(Items from a data source)
-*-*-

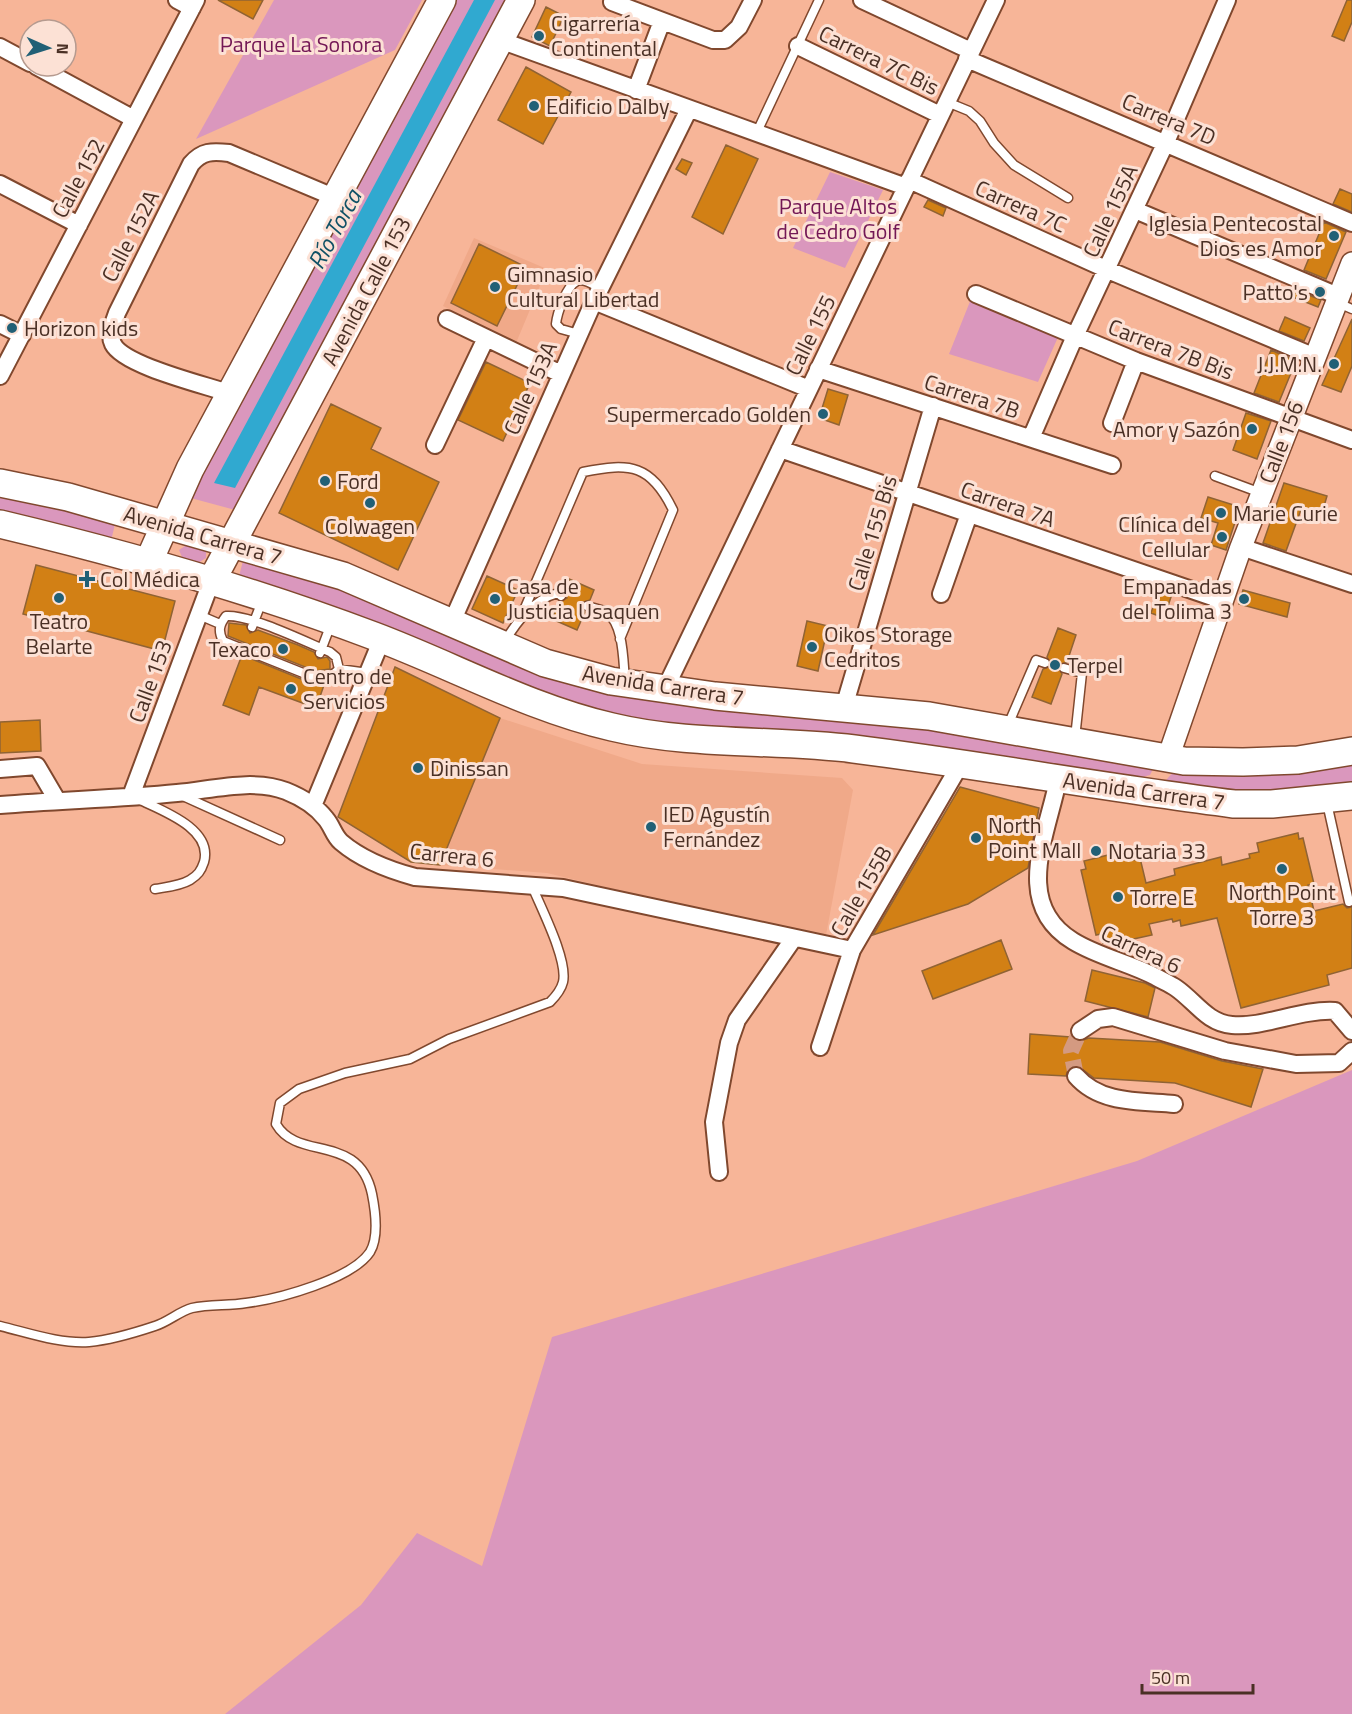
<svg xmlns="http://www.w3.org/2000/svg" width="1352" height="1714" font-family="'Titillium Web',sans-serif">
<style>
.built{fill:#f0a989}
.green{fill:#da97bd}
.water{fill:#30a9d0}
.building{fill:#d28015;stroke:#906334;stroke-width:1.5}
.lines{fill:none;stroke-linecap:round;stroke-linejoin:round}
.minor-tunnel{stroke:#d49a81;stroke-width:16;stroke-dasharray:16 8;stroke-linecap:butt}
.service-casing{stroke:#80482e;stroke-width:11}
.minor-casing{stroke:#80482e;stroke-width:20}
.tertiary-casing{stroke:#80482e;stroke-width:24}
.primary-casing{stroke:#80482e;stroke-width:30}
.service{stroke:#fff;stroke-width:8}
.minor{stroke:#fff;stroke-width:16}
.tertiary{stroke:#fff;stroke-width:21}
.primary{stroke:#fff;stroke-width:27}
.poi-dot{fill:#216076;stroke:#fce1d5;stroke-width:2}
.labels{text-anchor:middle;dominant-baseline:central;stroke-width:6;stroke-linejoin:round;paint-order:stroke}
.poi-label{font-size:22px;fill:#4a3025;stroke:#fce1d5;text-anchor:start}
.park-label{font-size:22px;fill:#731755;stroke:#fce1d5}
.street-label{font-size:22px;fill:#4a3025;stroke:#fce1d5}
.water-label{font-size:24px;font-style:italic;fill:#105166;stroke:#fce1d5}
</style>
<rect width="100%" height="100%" fill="#f7b598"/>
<path class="built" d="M474 238 547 269 516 343 443 306Z
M500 718 642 764 842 778 853 790 826 935 672 903 547 873 440 865Z"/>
<path class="green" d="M274 0H422L395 50 196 139Z
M451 0H513L239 511 187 497Z
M830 172 883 190 845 268 793 248Z
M971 299 1059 335 1038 382 949 354Z
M0 494 116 520 111 541 0 513Z
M188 544 206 551V558L198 563 182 557 179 550Z
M244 557 355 592 593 688 629 697 929 728 1154 767 1150 775 1139 778 625 720 552 700 238 580Z
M1352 763V784L1246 795 1159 788 1176 769Z
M1352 1070V1714H225L361 1605 417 1533 482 1566 552 1337 1137 1161Z"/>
<path class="water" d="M474 0H495L235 488 214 483Z"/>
<path class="building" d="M218 0H263L253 19Z
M1347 0H1352V22L1344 41 1332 36Z
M546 7 564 16 550 46 532 37Z
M526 67 571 92 543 144 498 120Z
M726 145 758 159 723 234 692 217Z
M682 159 692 163 686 175 676 169Z
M1340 189 1352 194V212L1333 204Z
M928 200 946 208 943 216 924 207Z
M1324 222 1346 232 1326 279 1304 270Z
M479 244 526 267 497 326 451 303Z
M1296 290 1321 300 1318 307 1293 297Z
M1285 317 1310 328 1304 341 1279 331Z
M1352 319V366L1341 392 1322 385Z
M1271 350 1296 361 1279 402 1254 393Z
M486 362 530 383 503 441 458 420Z
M828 389 848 395 839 425 819 418Z
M331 404 381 428 371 449 439 482 398 570 279 513Z
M1246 413 1271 421 1257 459 1233 450Z
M1284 483 1327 496 1322 513 1302 507 1286 551 1263 543Z
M1208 497 1240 507 1226 550 1211 545 1218 523 1201 518Z
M36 565 175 601 162 651 23 614Z
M487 576 518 590 503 623 472 609Z
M569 579 594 590 590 600 581 603 585 612 577 630 552 619 559 602 567 598 564 590Z
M1159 590 1172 594 1164 618 1151 613Z
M1243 590 1290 603 1287 617 1239 604Z
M807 621 828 626 818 671 797 666Z
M229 623 246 625 250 633 258 630 298 645 314 652 318 659 327 657 330 661V669L315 671 228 636Z
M1058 628 1076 635 1067 662 1058 666 1062 674 1051 704 1032 697 1043 669 1051 666 1047 657Z
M242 655 311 683 324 685 316 708 259 687 249 715 223 705Z
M395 667 500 718 440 865 411 862 338 817Z
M40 720 41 751 0 753V722Z
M960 787 1039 808 1028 868 968 904 873 935Z
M1298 833 1299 839 1303 838 1314 884 1308 885 1314 911 1343 904 1347 908 1352 907V968L1327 975 1329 985 1241 1008 1217 918 1181 926 1180 920 1173 922 1172 919 1149 924 1152 935 1115 943 1114 940 1103 943 1101 934 1096 935 1081 870 1086 869 1084 861 1120 852V855L1132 852 1134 860 1140 858 1146 883 1175 875 1174 869 1221 857 1222 865 1250 858 1249 854 1259 852 1257 843Z
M1001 940 1012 969 933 999 922 971Z
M1092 970 1145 983 1155 988 1148 1017 1085 1001Z
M1030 1034 1071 1037 1080 1041 1089 1038 1160 1042 1222 1061 1263 1069 1251 1107 1175 1083 1094 1078 1078 1066 1069 1068 1066 1076 1028 1074Z"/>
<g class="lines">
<path class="minor-tunnel" d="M1076 1076 1071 1051 1080 1031"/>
<g class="service-casing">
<path id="service" d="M947 102 969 111 980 121 994 143 1014 165 1068 198
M756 134 819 0
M1336 302 1352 309
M579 334 561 329 556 324C557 314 566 286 577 281 584 278 594 285 600 288
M1215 476 1261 493
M587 606C592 608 601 609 606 612 624 624 623 661 625 680
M199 615 220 624
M521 617 583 472C631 462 651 465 673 510L620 639
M252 627 262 601
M505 641C518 620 533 600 558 593L561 596
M320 653 331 624
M1064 668 1082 673 1075 738
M339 669 336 657 330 652C306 642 249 614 226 616 219 625 218 631 223 641L313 677C325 680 330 678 339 669L368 673
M1008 725 1036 660 1045 663
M183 796 280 840
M140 800C163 811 213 829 204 862 201 871 198 875 190 880 180 886 166 887 155 889
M1327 803 1349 902
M0 1326C29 1333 60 1344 89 1342 112 1340 134 1333 155 1326 168 1322 180 1311 192 1308 210 1304 228 1306 246 1303 279 1299 352 1279 370 1252 379 1237 375 1209 372 1194 359 1132 298 1162 276 1124L280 1103 299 1089 345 1073 410 1059 449 1039 550 1002C556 996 561 990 563 982 568 960 541 908 532 886"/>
</g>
<g class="minor-casing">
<path id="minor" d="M177 0 192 8
M862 0 971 51
M612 2 713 40H725L739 27 753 0
M500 40 906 187
M798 46 940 115
M0 47 30 63
M967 59 1352 223
M36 66 134 119
M636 90 662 21
M909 180 1108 270 1315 357
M0 184 79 225
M1135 210 1338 296
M976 294 1136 361 1352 440
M594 301 809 389
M447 319 561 374
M0 324 22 335
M818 369 1112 465
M0 376 196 0
M231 394C206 385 124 366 113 344 108 334 114 322 117 313L191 164C202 151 212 151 229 153L336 198
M1112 423 1136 361
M1031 438 1075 336 1166 142 1227 0
M435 445 486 338
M780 449 1221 600
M1241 547 1352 584
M941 594 969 514
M451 624 594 301 689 109
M665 689 996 0
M844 707 933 406
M0 769 37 766 57 800
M1058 780C1047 835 1012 904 1073 941 1099 957 1130 963 1156 977 1163 981 1170 984 1176 988 1195 1001 1207 1023 1232 1025 1264 1028 1300 1009 1335 1011L1352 1031
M131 796 211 582
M0 805C59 800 118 799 177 793 211 790 253 778 286 791 301 797 316 806 326 819 332 826 334 836 341 842 362 860 389 870 415 877L563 888 852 950
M313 806 382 639
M1080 1031 1098 1019 1113 1017 1225 1051 1296 1064 1339 1063 1352 1051
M820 1047 852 950 960 765
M1076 1076C1100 1104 1140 1101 1174 1104
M719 1172 714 1122 729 1043 737 1020 794 938"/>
</g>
<g class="tertiary-casing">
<path id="tertiary" d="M1168 758 1241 547 1352 263"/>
</g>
<g class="primary-casing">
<path id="primary" d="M0 483 68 497 343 576 545 663 611 681 715 696 929 716 1184 761 1243 762 1298 760 1352 751
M0 524C126 554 252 590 374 636 454 666 529 708 612 727 691 746 775 739 854 749 981 765 1107 788 1234 804H1272L1352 796
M148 563 190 469 442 0
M211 582 521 0"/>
</g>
<use href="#service" class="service"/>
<use href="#minor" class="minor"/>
<use href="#tertiary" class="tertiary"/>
<use href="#primary" class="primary"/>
</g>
<g class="poi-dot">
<circle cx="539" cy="36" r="6"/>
<circle cx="534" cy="106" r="6"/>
<circle cx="1334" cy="236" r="6"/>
<circle cx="495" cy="287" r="6"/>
<circle cx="1320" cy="292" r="6"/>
<circle cx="12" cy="328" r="6"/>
<circle cx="1334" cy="364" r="6"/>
<circle cx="823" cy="414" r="6"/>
<circle cx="1252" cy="429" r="6"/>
<circle cx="325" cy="481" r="6"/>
<circle cx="370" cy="503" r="6"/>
<circle cx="1221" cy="513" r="6"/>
<circle cx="1222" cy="537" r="6"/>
<path d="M84 570h6v6h6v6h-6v6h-6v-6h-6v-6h6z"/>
<circle cx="59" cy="598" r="6"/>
<circle cx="495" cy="599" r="6"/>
<circle cx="1244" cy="599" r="6"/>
<circle cx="812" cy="647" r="6"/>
<circle cx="283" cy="649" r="6"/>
<circle cx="1055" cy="665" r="6"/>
<circle cx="291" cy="689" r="6"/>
<circle cx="418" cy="768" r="6"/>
<circle cx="651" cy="827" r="6"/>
<circle cx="976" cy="838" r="6"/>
<circle cx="1096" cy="851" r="6"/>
<circle cx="1282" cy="869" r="6"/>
<circle cx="1118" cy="897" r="6"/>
</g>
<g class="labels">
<g class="poi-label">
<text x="551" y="23">Cigarrería<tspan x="551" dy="25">Continental</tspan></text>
<text x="546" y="106">Edificio Dalby</text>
<text x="1322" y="223" text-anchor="end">Iglesia Pentecostal<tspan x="1322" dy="25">Dios es Amor</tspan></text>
<text x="507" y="274">Gimnasio<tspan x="507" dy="25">Cultural Libertad</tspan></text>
<text x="1308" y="292" text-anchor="end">Patto's</text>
<text x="24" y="328">Horizon kids</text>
<text x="1322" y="364" text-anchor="end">J.J.M.N.</text>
<text x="811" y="414" text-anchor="end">Supermercado Golden</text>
<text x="1240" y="429" text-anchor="end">Amor y Sazón</text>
<text x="337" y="481">Ford</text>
<text x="1233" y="513">Marie Curie</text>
<text x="1210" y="524" text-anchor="end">Clínica del<tspan x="1210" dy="25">Cellular</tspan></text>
<text x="370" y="526" text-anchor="middle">Colwagen</text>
<text x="100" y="579">Col Médica</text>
<text x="507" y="586">Casa de<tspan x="507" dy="25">Justicia Usaquen</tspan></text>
<text x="1232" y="586" text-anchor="end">Empanadas<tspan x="1232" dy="25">del Tolima 3</tspan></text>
<text x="59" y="621" text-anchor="middle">Teatro<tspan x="59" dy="25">Belarte</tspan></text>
<text x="824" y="634">Oikos Storage<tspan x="824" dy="25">Cedritos</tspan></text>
<text x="271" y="649" text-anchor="end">Texaco</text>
<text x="1067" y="665">Terpel</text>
<text x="303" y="676">Centro de<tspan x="303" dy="25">Servicios</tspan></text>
<text x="430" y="768">Dinissan</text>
<text x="663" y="814">IED Agustín<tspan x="663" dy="25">Fernández</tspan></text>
<text x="988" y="825">North<tspan x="988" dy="25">Point Mall</tspan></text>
<text x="1108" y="851">Notaria 33</text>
<text x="1282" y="892" text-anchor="middle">North Point<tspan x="1282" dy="25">Torre 3</tspan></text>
<text x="1130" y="897">Torre E</text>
</g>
<g class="park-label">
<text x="301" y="44">Parque La Sonora</text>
<text x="838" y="206">Parque Altos<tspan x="838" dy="25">de Cedro Golf</tspan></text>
</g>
<g class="street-label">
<text transform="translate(879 60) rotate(26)">Carrera 7C Bis</text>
<text transform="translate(1169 119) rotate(23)">Carrera 7D</text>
<text transform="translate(78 178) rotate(-62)">Calle 152</text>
<text transform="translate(1021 206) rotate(24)">Carrera 7C</text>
<text transform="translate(1110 211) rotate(-65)">Calle 155A</text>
<text transform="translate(130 236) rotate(-63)">Calle 152A</text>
<text transform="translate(366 291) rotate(-62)">Avenida Calle 153</text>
<text transform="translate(810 335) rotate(-64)">Calle 155</text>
<text transform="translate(1171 349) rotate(21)">Carrera 7B Bis</text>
<text transform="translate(530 388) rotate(-66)">Calle 153A</text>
<text transform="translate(972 396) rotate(18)">Carrera 7B</text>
<text transform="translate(1281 442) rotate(-69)">Calle 156</text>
<text transform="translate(1008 504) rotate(19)">Carrera 7A</text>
<text transform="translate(872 533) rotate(-73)">Calle 155 Bis</text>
<text transform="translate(203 535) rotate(16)">Avenida Carrera 7</text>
<text transform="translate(150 681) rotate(-70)">Calle 153</text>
<text transform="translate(663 685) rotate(9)">Avenida Carrera 7</text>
<text transform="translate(1144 791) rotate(8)">Avenida Carrera 7</text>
<text transform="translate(452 855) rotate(6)">Carrera 6</text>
<text transform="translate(861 891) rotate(-60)">Calle 155B</text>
<text transform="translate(1141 949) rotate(25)">Carrera 6</text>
</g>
<g class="water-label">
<text transform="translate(334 229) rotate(-62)">Río Torca</text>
</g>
</g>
<g transform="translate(48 48) rotate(93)"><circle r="28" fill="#fce1d5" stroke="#b59a8f" stroke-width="1.5"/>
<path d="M0-4.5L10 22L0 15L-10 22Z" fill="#216076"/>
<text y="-9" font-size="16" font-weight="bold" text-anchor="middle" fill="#4a3025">N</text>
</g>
<path d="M1142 1684v9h111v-9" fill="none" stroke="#4a3025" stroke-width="3"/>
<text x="1151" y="1684" font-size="18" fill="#4a3025" stroke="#fce1d5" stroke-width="4.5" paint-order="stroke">50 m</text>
</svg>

-*-*-

▶ [REQUIRED ACTION]: Wherever the word "linejoin" appears in a line of the data above, copy that line.

▶ [EXPECTED ANSWER]:
.lines{fill:none;stroke-linecap:round;stroke-linejoin:round}
.labels{text-anchor:middle;dominant-baseline:central;stroke-width:6;stroke-linejoin:round;paint-order:stroke}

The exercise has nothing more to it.